L'action que nous avons organisée lors du conseil d'arrondissement du 5 février 2018. Le rassemblement a eu lieu devant la mairie de l'arrondissement de Villeray-Saint-Michel-Parc-Extension, située sur l'avenue Ogilvy, à Montréal.
Philippe Girouard
L'action que nous avons organisée lors du conseil d'arrondissement du 5 février 2018. Le rassemblement a eu lieu devant la mairie de l'arrondissement de Villeray-Saint-Michel-Parc-Extension, située sur l'avenue Ogilvy, à Montréal.

Si son issue est malheureuse, cette contestation aura au moins permis de clarifier ce en quoi consiste l'intérêt public pour les élus de Parc-Extension. Puisque la mairesse est la seule à s'être opposée à la démolition, on en conclut que pour les autres membres du conseil, il est d'intérêt public de permettre la construction de logements «destinés à une clientèle étudiante» qui seront fort probablement complètement hors de prix pour l'immense majorité des résidents de Parc-Extension.

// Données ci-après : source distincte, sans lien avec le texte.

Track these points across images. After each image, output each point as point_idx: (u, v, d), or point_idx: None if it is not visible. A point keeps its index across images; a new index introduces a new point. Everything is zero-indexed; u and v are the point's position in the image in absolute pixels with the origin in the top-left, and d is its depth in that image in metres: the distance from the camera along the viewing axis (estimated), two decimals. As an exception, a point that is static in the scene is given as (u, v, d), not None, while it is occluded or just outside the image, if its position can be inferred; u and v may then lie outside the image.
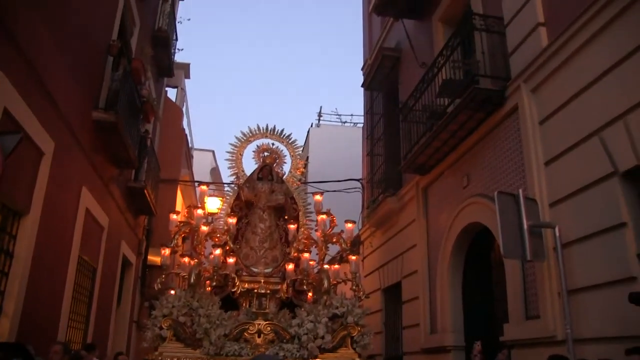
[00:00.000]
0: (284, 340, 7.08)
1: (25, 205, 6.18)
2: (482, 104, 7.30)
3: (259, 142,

Clientèle étudiante ou pas, plusieurs éléments portent à croire que ces nouveaux appartements sont destinés à accueillir des gens relativement fortunés qui souhaitent s'installer dans un quartier de plus en plus à la mode... Il s'en trouvera peu pour contester qu'il s'agit là d'un exemple typique d'embourgeoisement des quartiers centraux de Montréal.

L'action que nous avons organisé devant la mairie d'arrondissement de Villeray-Saint-Michel-Parc-Extension.
Philippe Girouard
L'action que nous avons organisé devant la mairie d'arrondissement de Villeray-Saint-Michel-Parc-Extension.

Malgré tout, les conseillers Mary Deros et Sylvain Ouellette ont tenu à souligner que ces nouveaux logements seront bénéfiques aux habitants actuels de Parc-Extension, puisqu'ils allégeront la pression sur le parc locatif occasionnée par l'arrivée de nouveaux résidents dans le quartier*.

Selon cette vision de l'intérêt public, il serait dans l'intérêt de tous, même celui des moins nantis, de construire des logements qui permettront à une future clientèle plus fortunée de venir se loger dans des quartiers populaires.

Nous déplorons une telle conception du bien commun et nous nous inquiétons que la plupart de nos élus semblent confondre l'intérêt des promoteurs immobiliers avec celui des résidents de Parc-Extension.

*L'auteur a assisté à l'ensemble des séances du comité de démolition et du conseil d'arrondissement de Villeray–Saint-Michel-Parc-Extension traitant de l'octroi du permis de démolition des immeubles: le 6 décembre 2018 et les 5 et 22 février 2019.